Background: SBCC campaigns are designed to act on cognitive, social and emotional factors at the individual or community level. The combination of these factors, referred to as 'ideation', play a role in determining behaviour by reinforcing and confirming decisions about a particular health topic. This study introduces ideation theory and mediation analysis as a way to evaluate the impact of a malaria SBCC campaign in Tanzania, to determine whether exposure to a communication programme influenced universal coverage through mediating ideational variables.

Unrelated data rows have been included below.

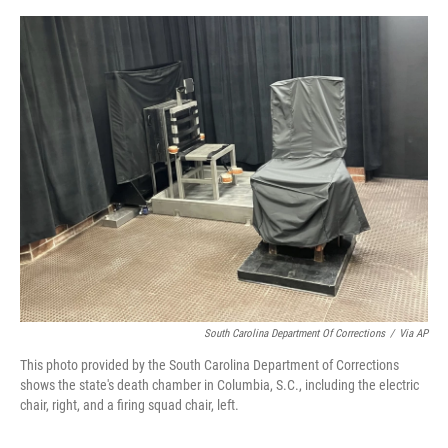
o
y
s
I
r
k
n
South Carolina Department Of Corrections
/
Via AP
This photo provided by the South Carolina Department of Corrections
shows the state's death chamber in Columbia, S.C., including the electric
chair, right, and a firing squad chair, left.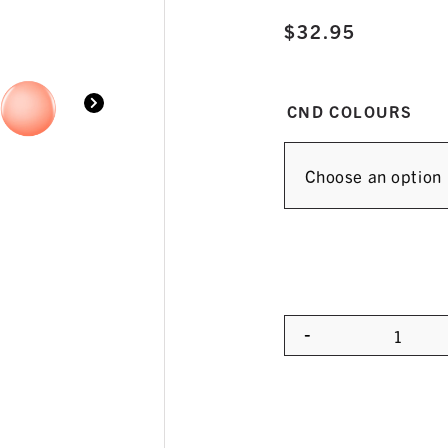
$
32.95
CND COLOURS
-
Quanti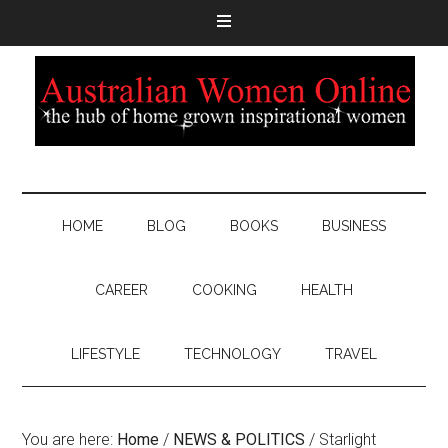
HOME
BLOG
BOOKS
BUSINESS
CAREER
COOKING
HEALTH
LIFESTYLE
TECHNOLOGY
TRAVEL
You are here:
Home
/
NEWS & POLITICS
/
Starlight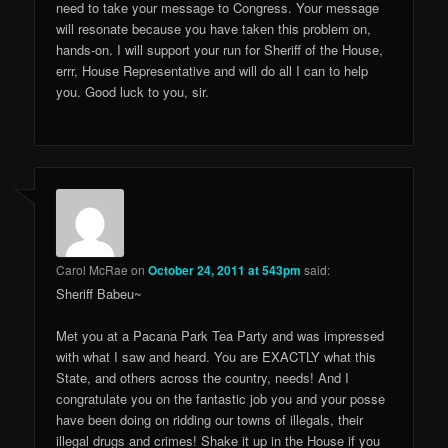
need to take your message to Congress. Your message
will resonate because you have taken this problem on,
hands-on. I will support your run for Sheriff of the House,
errr, House Representative and will do all I can to help
you. Good luck to you, sir.
Carol McRae
on
October 24, 2011 at 543pm
said:
Sheriff Babeu~
Met you at a Pacana Park Tea Party and was impressed
with what I saw and heard. You are EXACTLY what this
State, and others across the country, needs! And I
congratulate you on the fantastic job you and your posse
have been doing on ridding our towns of illegals, their
illegal drugs and crimes! Shake it up in the House if you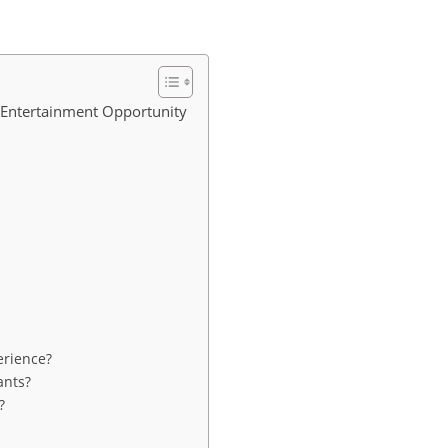
 Entertainment Opportunity
erience?
ants?
?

Methods: A household survey in three districts where community change agents (CCAs) were active was conducted to collect information on ITN use, number of ITNs in the household, and perceptions about ITN use and ownership. Variables relating to attitudes and beliefs were combined to make 'net ideation'. Using an ideational framework, a mediation analysis was conducted to see the impact exposure to a CCA only, mass media and community (M & C) messaging only, or exposure to both, had on household universal coverage, through the mediating variable net ideation.

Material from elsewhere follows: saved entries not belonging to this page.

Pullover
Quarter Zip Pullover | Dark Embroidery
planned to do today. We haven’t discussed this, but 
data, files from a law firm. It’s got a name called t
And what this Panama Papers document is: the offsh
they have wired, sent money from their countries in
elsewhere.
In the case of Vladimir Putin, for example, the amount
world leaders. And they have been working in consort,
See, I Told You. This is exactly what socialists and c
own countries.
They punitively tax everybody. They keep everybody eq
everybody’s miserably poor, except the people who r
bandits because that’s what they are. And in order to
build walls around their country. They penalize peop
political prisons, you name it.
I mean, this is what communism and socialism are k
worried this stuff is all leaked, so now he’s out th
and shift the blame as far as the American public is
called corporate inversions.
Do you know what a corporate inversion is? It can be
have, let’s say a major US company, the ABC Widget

Results: All three levels of exposure (CCA, M & C messaging, or exposure to both) were significantly associated with increased net ideation (CCA: 0.283, 95% CI: 0.136-0.429, p-value: <0.001; M & C: 0.128, 95% CI: 0.032-0.334, p-value: 0.018; both: 0.376, 95% CI: 0.170-0.580, p-value: <0.001). Net ideation also significantly increased the odds of having universal coverage (CCAOR: 1.265, 95% CI: 1.118-1.433, p-value: <0.001; M & COR: 1.264, 95% CI: 1.117-1.432, p-value: <0.001, bothOR: 1.260, 95% CI: 1.114-1.428, p-value: <0.001). There were no significant direct effects between any exposure and universal coverage when controlling for net ideation.

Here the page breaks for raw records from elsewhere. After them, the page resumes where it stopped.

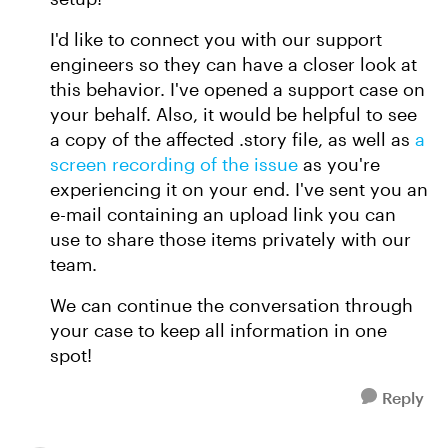
I'd like to connect you with our support
engineers so they can have a closer look at
this behavior. I've opened a support case on
your behalf. Also, it would be helpful to see
a copy of the affected .story file, as well as
a
screen recording of the issue
as you're
experiencing it on your end. I've sent you an
e-mail containing an upload link you can
use to share those items privately with our
team.
We can continue the conversation through
your case to keep all information in one
spot!
Reply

Conclusions: The results of this study indicate that mediation analysis is an applicable new tool to assess SBCC campaigns. Ideation as a mediator of the effects of communication exposure on household universal coverage has implications for designing SBCC to support both mass and continuous distribution efforts, since both heavily rely on consumer participation to obtain and maintain ITNs. Such systems can be strengthened by SBCC programming, generating demand through improving social norms about net ownership and use, perceived benefits of nets, and other behavioural constructs.